[Extracted page text data]

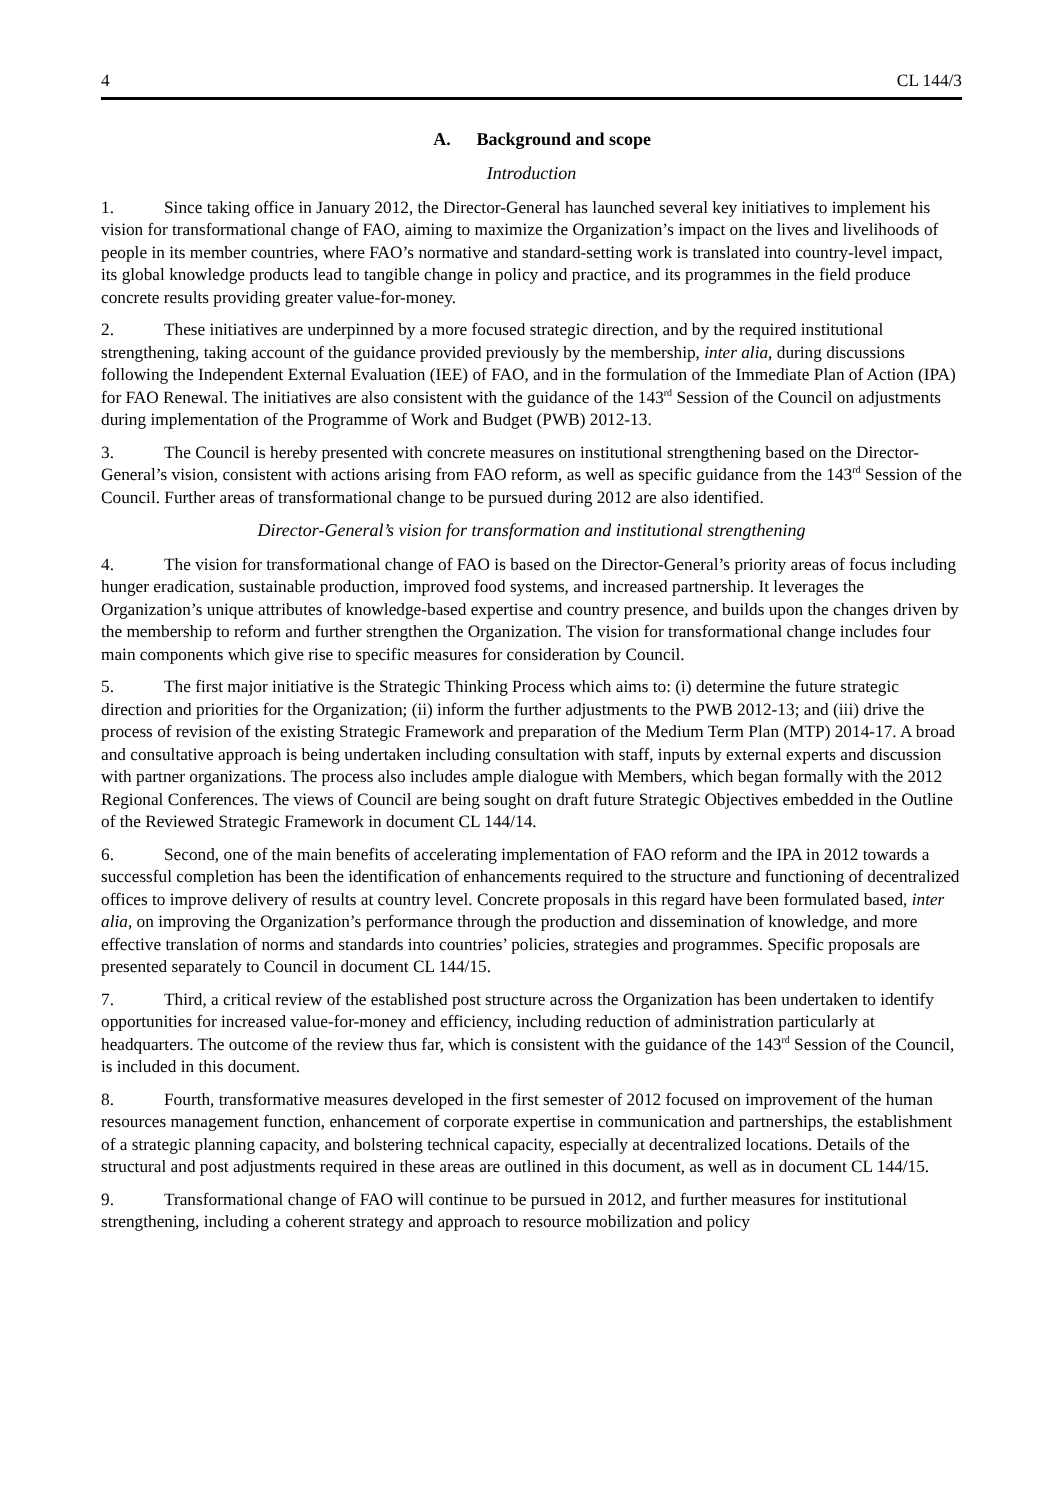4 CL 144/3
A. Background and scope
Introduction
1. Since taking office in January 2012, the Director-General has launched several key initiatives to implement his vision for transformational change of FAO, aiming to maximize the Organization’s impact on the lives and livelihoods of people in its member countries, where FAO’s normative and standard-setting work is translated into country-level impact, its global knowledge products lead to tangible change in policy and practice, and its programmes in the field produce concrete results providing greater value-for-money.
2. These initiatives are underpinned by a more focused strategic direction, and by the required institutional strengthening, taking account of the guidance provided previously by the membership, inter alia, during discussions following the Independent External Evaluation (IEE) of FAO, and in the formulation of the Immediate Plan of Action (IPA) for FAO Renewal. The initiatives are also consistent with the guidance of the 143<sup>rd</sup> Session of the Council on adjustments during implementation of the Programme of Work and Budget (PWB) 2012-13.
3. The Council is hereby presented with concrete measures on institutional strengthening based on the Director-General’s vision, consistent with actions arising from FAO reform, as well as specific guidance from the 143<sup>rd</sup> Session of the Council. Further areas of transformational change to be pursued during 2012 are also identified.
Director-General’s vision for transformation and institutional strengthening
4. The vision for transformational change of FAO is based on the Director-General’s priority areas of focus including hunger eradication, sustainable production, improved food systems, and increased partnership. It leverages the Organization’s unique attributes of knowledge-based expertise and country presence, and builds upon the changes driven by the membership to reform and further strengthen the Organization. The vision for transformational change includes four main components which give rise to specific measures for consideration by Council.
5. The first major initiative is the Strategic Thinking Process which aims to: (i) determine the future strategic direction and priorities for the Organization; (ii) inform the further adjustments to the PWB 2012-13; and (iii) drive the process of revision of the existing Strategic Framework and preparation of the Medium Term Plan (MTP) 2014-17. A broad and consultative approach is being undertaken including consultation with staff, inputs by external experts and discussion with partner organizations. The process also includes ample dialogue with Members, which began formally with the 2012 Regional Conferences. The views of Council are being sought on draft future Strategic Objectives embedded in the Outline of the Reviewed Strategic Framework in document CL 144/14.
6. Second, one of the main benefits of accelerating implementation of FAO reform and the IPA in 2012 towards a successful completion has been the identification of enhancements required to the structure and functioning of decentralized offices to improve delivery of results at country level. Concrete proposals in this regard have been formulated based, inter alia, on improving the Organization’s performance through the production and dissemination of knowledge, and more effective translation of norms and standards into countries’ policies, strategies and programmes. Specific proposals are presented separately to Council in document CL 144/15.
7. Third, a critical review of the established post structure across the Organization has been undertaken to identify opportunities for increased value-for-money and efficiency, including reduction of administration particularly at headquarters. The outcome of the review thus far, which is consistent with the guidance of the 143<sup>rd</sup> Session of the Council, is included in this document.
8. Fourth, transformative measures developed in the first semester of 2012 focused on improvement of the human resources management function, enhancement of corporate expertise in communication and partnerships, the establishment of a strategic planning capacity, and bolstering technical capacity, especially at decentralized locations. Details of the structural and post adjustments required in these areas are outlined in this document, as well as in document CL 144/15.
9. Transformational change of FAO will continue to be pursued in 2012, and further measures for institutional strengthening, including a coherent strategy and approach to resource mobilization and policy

Task directions: Please transcribe all of the entries word for word, with the pictures left out.

Reply:
4 CL 144/3
A. Background and scope
Introduction
1. Since taking office in January 2012, the Director-General has launched several key initiatives to implement his vision for transformational change of FAO, aiming to maximize the Organization’s impact on the lives and livelihoods of people in its member countries, where FAO’s normative and standard-setting work is translated into country-level impact, its global knowledge products lead to tangible change in policy and practice, and its programmes in the field produce concrete results providing greater value-for-money.
2. These initiatives are underpinned by a more focused strategic direction, and by the required institutional strengthening, taking account of the guidance provided previously by the membership, inter alia, during discussions following the Independent External Evaluation (IEE) of FAO, and in the formulation of the Immediate Plan of Action (IPA) for FAO Renewal. The initiatives are also consistent with the guidance of the 143<sup>rd</sup> Session of the Council on adjustments during implementation of the Programme of Work and Budget (PWB) 2012-13.
3. The Council is hereby presented with concrete measures on institutional strengthening based on the Director-General’s vision, consistent with actions arising from FAO reform, as well as specific guidance from the 143<sup>rd</sup> Session of the Council. Further areas of transformational change to be pursued during 2012 are also identified.
Director-General’s vision for transformation and institutional strengthening
4. The vision for transformational change of FAO is based on the Director-General’s priority areas of focus including hunger eradication, sustainable production, improved food systems, and increased partnership. It leverages the Organization’s unique attributes of knowledge-based expertise and country presence, and builds upon the changes driven by the membership to reform and further strengthen the Organization. The vision for transformational change includes four main components which give rise to specific measures for consideration by Council.
5. The first major initiative is the Strategic Thinking Process which aims to: (i) determine the future strategic direction and priorities for the Organization; (ii) inform the further adjustments to the PWB 2012-13; and (iii) drive the process of revision of the existing Strategic Framework and preparation of the Medium Term Plan (MTP) 2014-17. A broad and consultative approach is being undertaken including consultation with staff, inputs by external experts and discussion with partner organizations. The process also includes ample dialogue with Members, which began formally with the 2012 Regional Conferences. The views of Council are being sought on draft future Strategic Objectives embedded in the Outline of the Reviewed Strategic Framework in document CL 144/14.
6. Second, one of the main benefits of accelerating implementation of FAO reform and the IPA in 2012 towards a successful completion has been the identification of enhancements required to the structure and functioning of decentralized offices to improve delivery of results at country level. Concrete proposals in this regard have been formulated based, inter alia, on improving the Organization’s performance through the production and dissemination of knowledge, and more effective translation of norms and standards into countries’ policies, strategies and programmes. Specific proposals are presented separately to Council in document CL 144/15.
7. Third, a critical review of the established post structure across the Organization has been undertaken to identify opportunities for increased value-for-money and efficiency, including reduction of administration particularly at headquarters. The outcome of the review thus far, which is consistent with the guidance of the 143<sup>rd</sup> Session of the Council, is included in this document.
8. Fourth, transformative measures developed in the first semester of 2012 focused on improvement of the human resources management function, enhancement of corporate expertise in communication and partnerships, the establishment of a strategic planning capacity, and bolstering technical capacity, especially at decentralized locations. Details of the structural and post adjustments required in these areas are outlined in this document, as well as in document CL 144/15.
9. Transformational change of FAO will continue to be pursued in 2012, and further measures for institutional strengthening, including a coherent strategy and approach to resource mobilization and policy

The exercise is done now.